Skip the tip is the message to WOMAD goers this year.

Festival organisers are aiming high to improve on recycling waste and prevent as much rubbish as possible going to the city tip.

The international festival is just two weeks away and people are being encouraged to abide by the theme Zero Waste. Shell NZ Limited sponsors the recycling programme for WOMAD, and will be supplying even more recycling bins this year, with almost 250 being deposited between the site and the nearby campground at New Plymouth racecourse.

While most festival goers are good at recycling waste, there is a drive this year to improve, says Zero Waste manager David Liggett.

“Last year we had 56% of WOMAD rubbish recycled which was down a little on the previous year’s 62%. We know that there was an increased number of campers last year and it’s an area where our bins are unmanned.

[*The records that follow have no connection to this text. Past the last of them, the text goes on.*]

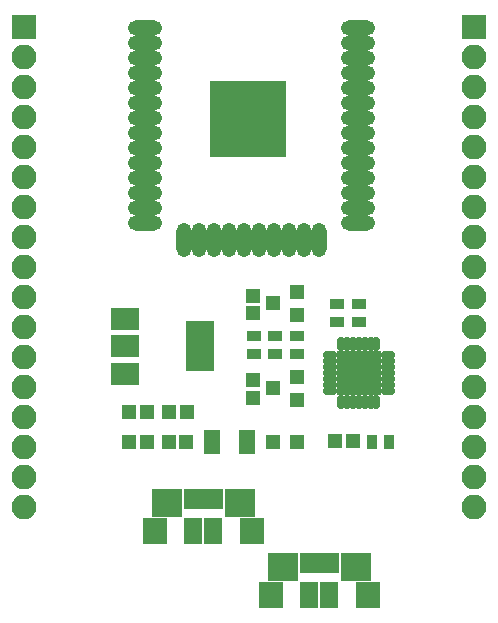
<source format=gts>
G04 #@! TF.FileFunction,Soldermask,Top*
%FSLAX46Y46*%
G04 Gerber Fmt 4.6, Leading zero omitted, Abs format (unit mm)*
G04 Created by KiCad (PCBNEW 4.0.6-e0-6349~52~ubuntu16.10.1) date Wed Mar 29 09:33:53 2017*
%MOMM*%
%LPD*%
G01*
G04 APERTURE LIST*
%ADD10C,0.100000*%
%ADD11R,0.800000X1.750000*%
%ADD12R,2.500000X2.400000*%
%ADD13R,2.000000X2.300000*%
%ADD14R,1.600000X2.300000*%
%ADD15O,2.900000X1.300000*%
%ADD16O,1.300000X2.900000*%
%ADD17R,6.400000X6.400000*%
%ADD18R,1.200000X1.150000*%
%ADD19R,1.300000X1.200000*%
%ADD20R,1.300000X0.900000*%
%ADD21R,0.900000X1.300000*%
%ADD22R,1.200000X1.300000*%
%ADD23R,2.100000X2.100000*%
%ADD24O,2.100000X2.100000*%
%ADD25R,1.150000X1.200000*%
%ADD26R,1.400000X2.000000*%
%ADD27O,1.250000X0.700000*%
%ADD28O,0.700000X1.250000*%
%ADD29R,2.075000X2.075000*%
%ADD30R,2.400000X4.200000*%
%ADD31R,2.400000X1.900000*%
G04 APERTURE END LIST*
D10*
D11*
X168863800Y-111140200D03*
X168213800Y-111140200D03*
X167563800Y-111140200D03*
X166913800Y-111140200D03*
X166263800Y-111140200D03*
D12*
X170663800Y-111465200D03*
X164463800Y-111465200D03*
D13*
X163463800Y-113815200D03*
D14*
X166713800Y-113815200D03*
X168413800Y-113815200D03*
D13*
X171663800Y-113815200D03*
D15*
X180627800Y-71204000D03*
X180627800Y-72474000D03*
X180627800Y-73744000D03*
X180627800Y-75014000D03*
X180627800Y-76284000D03*
X180627800Y-77554000D03*
X180627800Y-78824000D03*
X180627800Y-80094000D03*
X180627800Y-81364000D03*
X180627800Y-82634000D03*
X180627800Y-83904000D03*
X180627800Y-85174000D03*
X180627800Y-86444000D03*
X180627800Y-87714000D03*
D16*
X177342800Y-89204000D03*
X176072800Y-89204000D03*
X174802800Y-89204000D03*
X173532800Y-89204000D03*
X172262800Y-89204000D03*
X170992800Y-89204000D03*
X169722800Y-89204000D03*
X168452800Y-89204000D03*
X167182800Y-89204000D03*
X165912800Y-89204000D03*
D15*
X162627800Y-87714000D03*
X162627800Y-86444000D03*
X162627800Y-85174000D03*
X162627800Y-83904000D03*
X162627800Y-82634000D03*
X162627800Y-81364000D03*
X162627800Y-80094000D03*
X162627800Y-78824000D03*
X162627800Y-77554000D03*
X162627800Y-76284000D03*
X162627800Y-75014000D03*
X162627800Y-73744000D03*
X162627800Y-72474000D03*
X162627800Y-71204000D03*
D17*
X171327800Y-78904000D03*
D18*
X166129400Y-106273600D03*
X164629400Y-106273600D03*
X166180200Y-103733600D03*
X164680200Y-103733600D03*
X162751200Y-106273600D03*
X161251200Y-106273600D03*
X162751200Y-103733600D03*
X161251200Y-103733600D03*
X178701000Y-106222800D03*
X180201000Y-106222800D03*
D19*
X175472600Y-102702400D03*
X175472600Y-100802400D03*
X173472600Y-101752400D03*
X175472600Y-95488800D03*
X175472600Y-93588800D03*
X173472600Y-94538800D03*
D20*
X178892200Y-94601600D03*
X178892200Y-96101600D03*
X180771800Y-94601600D03*
X180771800Y-96101600D03*
X173659800Y-98844800D03*
X173659800Y-97344800D03*
D21*
X183299800Y-106273600D03*
X181799800Y-106273600D03*
D11*
X178668200Y-116525000D03*
X178018200Y-116525000D03*
X177368200Y-116525000D03*
X176718200Y-116525000D03*
X176068200Y-116525000D03*
D12*
X180468200Y-116850000D03*
X174268200Y-116850000D03*
D13*
X173268200Y-119200000D03*
D14*
X176518200Y-119200000D03*
X178218200Y-119200000D03*
D13*
X181468200Y-119200000D03*
D22*
X173422600Y-106324400D03*
X175522600Y-106324400D03*
D23*
X152400000Y-71120000D03*
D24*
X152400000Y-73660000D03*
X152400000Y-76200000D03*
X152400000Y-78740000D03*
X152400000Y-81280000D03*
X152400000Y-83820000D03*
X152400000Y-86360000D03*
X152400000Y-88900000D03*
X152400000Y-91440000D03*
X152400000Y-93980000D03*
X152400000Y-96520000D03*
X152400000Y-99060000D03*
X152400000Y-101600000D03*
X152400000Y-104140000D03*
X152400000Y-106680000D03*
X152400000Y-109220000D03*
X152400000Y-111760000D03*
D25*
X171780200Y-102553200D03*
X171780200Y-101053200D03*
X171780200Y-93890400D03*
X171780200Y-95390400D03*
D26*
X168299000Y-106273600D03*
X171299000Y-106273600D03*
D20*
X175488600Y-97344800D03*
X175488600Y-98844800D03*
X171831000Y-98844800D03*
X171831000Y-97344800D03*
D27*
X178271000Y-98931600D03*
X178271000Y-99431600D03*
X178271000Y-99931600D03*
X178271000Y-100431600D03*
X178271000Y-100931600D03*
X178271000Y-101431600D03*
X178271000Y-101931600D03*
D28*
X179221000Y-102881600D03*
X179721000Y-102881600D03*
X180221000Y-102881600D03*
X180721000Y-102881600D03*
X181221000Y-102881600D03*
X181721000Y-102881600D03*
X182221000Y-102881600D03*
D27*
X183171000Y-101931600D03*
X183171000Y-101431600D03*
X183171000Y-100931600D03*
X183171000Y-100431600D03*
X183171000Y-99931600D03*
X183171000Y-99431600D03*
X183171000Y-98931600D03*
D28*
X182221000Y-97981600D03*
X181721000Y-97981600D03*
X181221000Y-97981600D03*
X180721000Y-97981600D03*
X180221000Y-97981600D03*
X179721000Y-97981600D03*
X179221000Y-97981600D03*
D29*
X181558500Y-101269100D03*
X181558500Y-99594100D03*
X179883500Y-101269100D03*
X179883500Y-99594100D03*
D30*
X167259400Y-98196400D03*
D31*
X160959400Y-98196400D03*
X160959400Y-100496400D03*
X160959400Y-95896400D03*
D23*
X190474600Y-71120000D03*
D24*
X190474600Y-73660000D03*
X190474600Y-76200000D03*
X190474600Y-78740000D03*
X190474600Y-81280000D03*
X190474600Y-83820000D03*
X190474600Y-86360000D03*
X190474600Y-88900000D03*
X190474600Y-91440000D03*
X190474600Y-93980000D03*
X190474600Y-96520000D03*
X190474600Y-99060000D03*
X190474600Y-101600000D03*
X190474600Y-104140000D03*
X190474600Y-106680000D03*
X190474600Y-109220000D03*
X190474600Y-111760000D03*
M02*

</source>
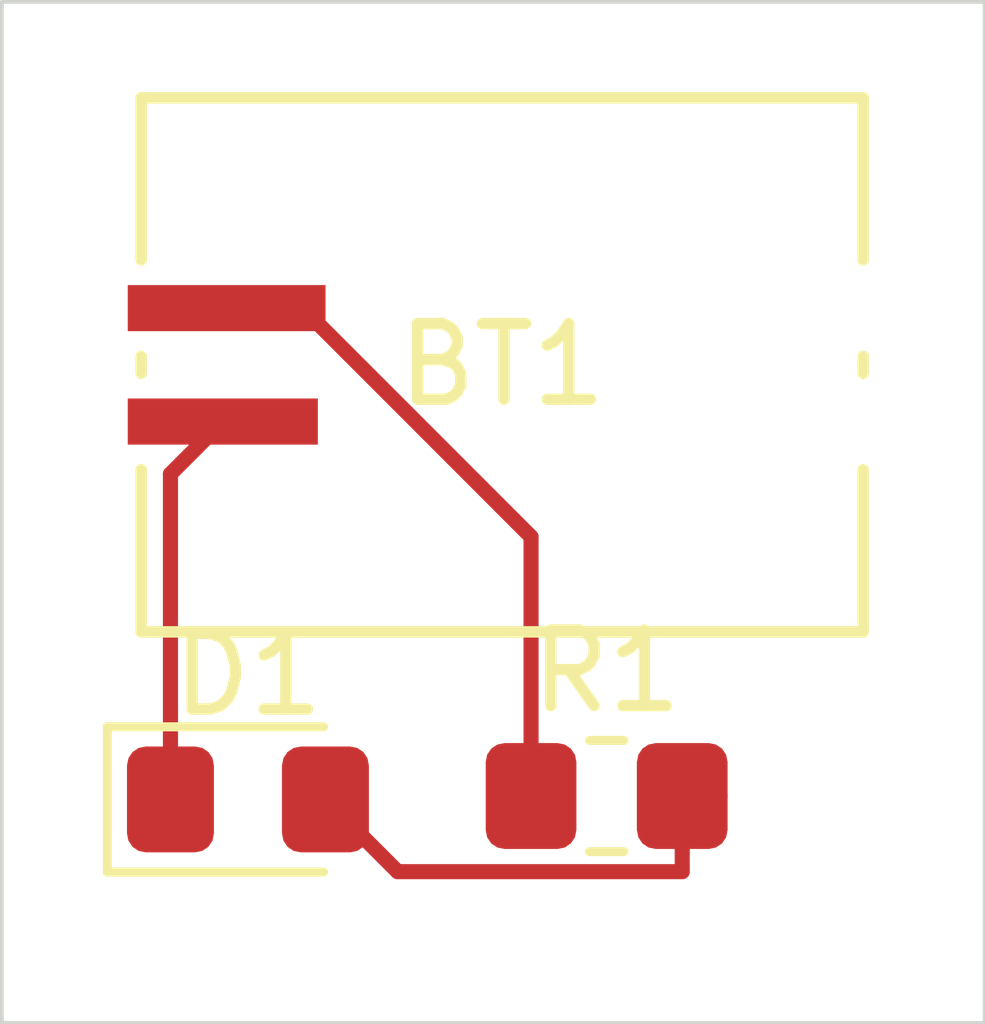
<source format=kicad_pcb>
(kicad_pcb
	(version 20240108)
	(generator "pcbnew")
	(generator_version "8.0")
	(general
		(thickness 1.6)
		(legacy_teardrops no)
	)
	(paper "A4")
	(title_block
		(title "Simple LED Circuit")
		(date "2024-10-08")
		(rev "1.0")
	)
	(layers
		(0 "F.Cu" signal)
		(31 "B.Cu" signal)
		(32 "B.Adhes" user "B.Adhesive")
		(33 "F.Adhes" user "F.Adhesive")
		(34 "B.Paste" user)
		(35 "F.Paste" user)
		(36 "B.SilkS" user "B.Silkscreen")
		(37 "F.SilkS" user "F.Silkscreen")
		(38 "B.Mask" user)
		(39 "F.Mask" user)
		(40 "Dwgs.User" user "User.Drawings")
		(41 "Cmts.User" user "User.Comments")
		(42 "Eco1.User" user "User.Eco1")
		(43 "Eco2.User" user "User.Eco2")
		(44 "Edge.Cuts" user)
		(45 "Margin" user)
		(46 "B.CrtYd" user "B.Courtyard")
		(47 "F.CrtYd" user "F.Courtyard")
		(48 "B.Fab" user)
		(49 "F.Fab" user)
		(50 "User.1" user)
		(51 "User.2" user)
		(52 "User.3" user)
		(53 "User.4" user)
		(54 "User.5" user)
		(55 "User.6" user)
		(56 "User.7" user)
		(57 "User.8" user)
		(58 "User.9" user)
	)
	(setup
		(pad_to_mask_clearance 0)
		(allow_soldermask_bridges_in_footprints no)
		(pcbplotparams
			(layerselection 0x00010fc_ffffffff)
			(plot_on_all_layers_selection 0x0000000_00000000)
			(disableapertmacros no)
			(usegerberextensions no)
			(usegerberattributes yes)
			(usegerberadvancedattributes yes)
			(creategerberjobfile yes)
			(dashed_line_dash_ratio 12.000000)
			(dashed_line_gap_ratio 3.000000)
			(svgprecision 4)
			(plotframeref no)
			(viasonmask no)
			(mode 1)
			(useauxorigin no)
			(hpglpennumber 1)
			(hpglpenspeed 20)
			(hpglpendiameter 15.000000)
			(pdf_front_fp_property_popups yes)
			(pdf_back_fp_property_popups yes)
			(dxfpolygonmode yes)
			(dxfimperialunits yes)
			(dxfusepcbnewfont yes)
			(psnegative no)
			(psa4output no)
			(plotreference yes)
			(plotvalue yes)
			(plotfptext yes)
			(plotinvisibletext no)
			(sketchpadsonfab no)
			(subtractmaskfromsilk no)
			(outputformat 1)
			(mirror no)
			(drillshape 1)
			(scaleselection 1)
			(outputdirectory "")
		)
	)
	(net 0 "")
	(net 1 "Net-(BT1--)")
	(net 2 "Net-(BT1-+)")
	(net 3 "Net-(D1-A)")
	(footprint "Resistor_SMD:R_0805_2012Metric_Pad1.20x1.40mm_HandSolder" (layer "F.Cu") (at 133 93))
	(footprint "FS_3_Global_Footprint_Library:MS621FE-FL11E_SEC" (layer "F.Cu") (at 131.6182 87.2988))
	(footprint "LED_SMD:LED_0805_2012Metric_Pad1.15x1.40mm_HandSolder" (layer "F.Cu") (at 128.255 93.045))
	(gr_rect
		(start 125 82.5)
		(end 138 96)
		(stroke
			(width 0.05)
			(type default)
		)
		(fill none)
		(layer "Edge.Cuts")
		(uuid "478928f2-13cb-4fe3-adbf-bfdd86293f15")
	)
	(segment
		(start 127.23 88.741301)
		(end 127.9225 88.048801)
		(width 0.2)
		(layer "F.Cu")
		(net 1)
		(uuid "5885f886-e74f-4c53-876e-17df5a66b918")
	)
	(segment
		(start 127.23 93.045)
		(end 127.23 88.741301)
		(width 0.2)
		(layer "F.Cu")
		(net 1)
		(uuid "58a452a5-0cd2-4e7c-8b16-acde0741600e")
	)
	(segment
		(start 128.9766 86.548799)
		(end 132 89.572199)
		(width 0.2)
		(layer "F.Cu")
		(net 2)
		(uuid "717e302f-4d34-429f-8887-fe74715e28cd")
	)
	(segment
		(start 132 89.572199)
		(end 132 93)
		(width 0.2)
		(layer "F.Cu")
		(net 2)
		(uuid "d8808b76-601b-4093-a9de-ad78fcc8378e")
	)
	(segment
		(start 127.9733 86.548799)
		(end 128.9766 86.548799)
		(width 0.2)
		(layer "F.Cu")
		(net 2)
		(uuid "e5565fdb-7e81-47da-a936-8de69574fd11")
	)
	(segment
		(start 134 94)
		(end 134 93)
		(width 0.2)
		(layer "F.Cu")
		(net 3)
		(uuid "25f05a39-1f65-4b05-93b3-3bf87f99d682")
	)
	(segment
		(start 129.28 93.045)
		(end 130.235 94)
		(width 0.2)
		(layer "F.Cu")
		(net 3)
		(uuid "4b7ad048-2485-40d7-9f78-7cb6cb119d89")
	)
	(segment
		(start 134.5 93)
		(end 134 93)
		(width 0.2)
		(layer "F.Cu")
		(net 3)
		(uuid "aef14500-d59b-4a54-9292-440f42f7a475")
	)
	(segment
		(start 130.235 94)
		(end 134 94)
		(width 0.2)
		(layer "F.Cu")
		(net 3)
		(uuid "e7f1b4ee-6043-4fa2-8952-f62cf5a0db30")
	)
)

</source>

“We want to improve on that this year so we are placing more bins in the camping area and we hope to step up on the push to have more recycled,” he said, urging campers to use the bins and ensure they recycled as much as possible.

Recycling/rubbish stations would be positioned throughout the WOMAD site with colour-coded bins and labels making it easy for the public to separate their rubbish. These stations would also be manned by volunteers who would assist people to use the correct bins.

Bins would cater for cardboard and paper, plastics, aluminium, tin, bio-degradable products and general rubbish, which was largely things that people brought with them, such as plastic drink bottles or pizza boxes.

All the food stalls would supply food on biodegradable plates or in containers made from starch or potato and issue utensils made from wood.

Mr Liggett said it was very important people used the correct bins for their waste.

“If it goes in the wrong slot, it contaminates everything so that the entire bag has to go to the landfill,” he said. “Even if only a small amount of incorrect stuff goes in.

“That’s why we have all the recycling bins manned to ensure people get it right. And most people who go to WOMAD want to get it right and they are passionate about recycling but we do want to improve on last year.”

“Zero waste is our goal, thus the name, so let’s try to achieve that as best we can.”

Nearly 100 volunteers alone will be working in Zero Waste, many of them manning recycling stations. Others will be clearing bags, taking rubbish sacks away and there will be a crew of night volunteers ensuring all bins and areas are cleared and refreshed for the next day’s festival.

“Some people love working in Zero Waste. They enjoy it so much they want to return each year. We have a 71-year-old New Plymouth man who volunteers for this area each time.

“It’s not as sexy as some other volunteer roles, like artist liaison or working backstage, but a lot of people do like it and we are a fun team. There are some misconceptions , that it’s about picking up rubbish or a dirty job. It isn’t.”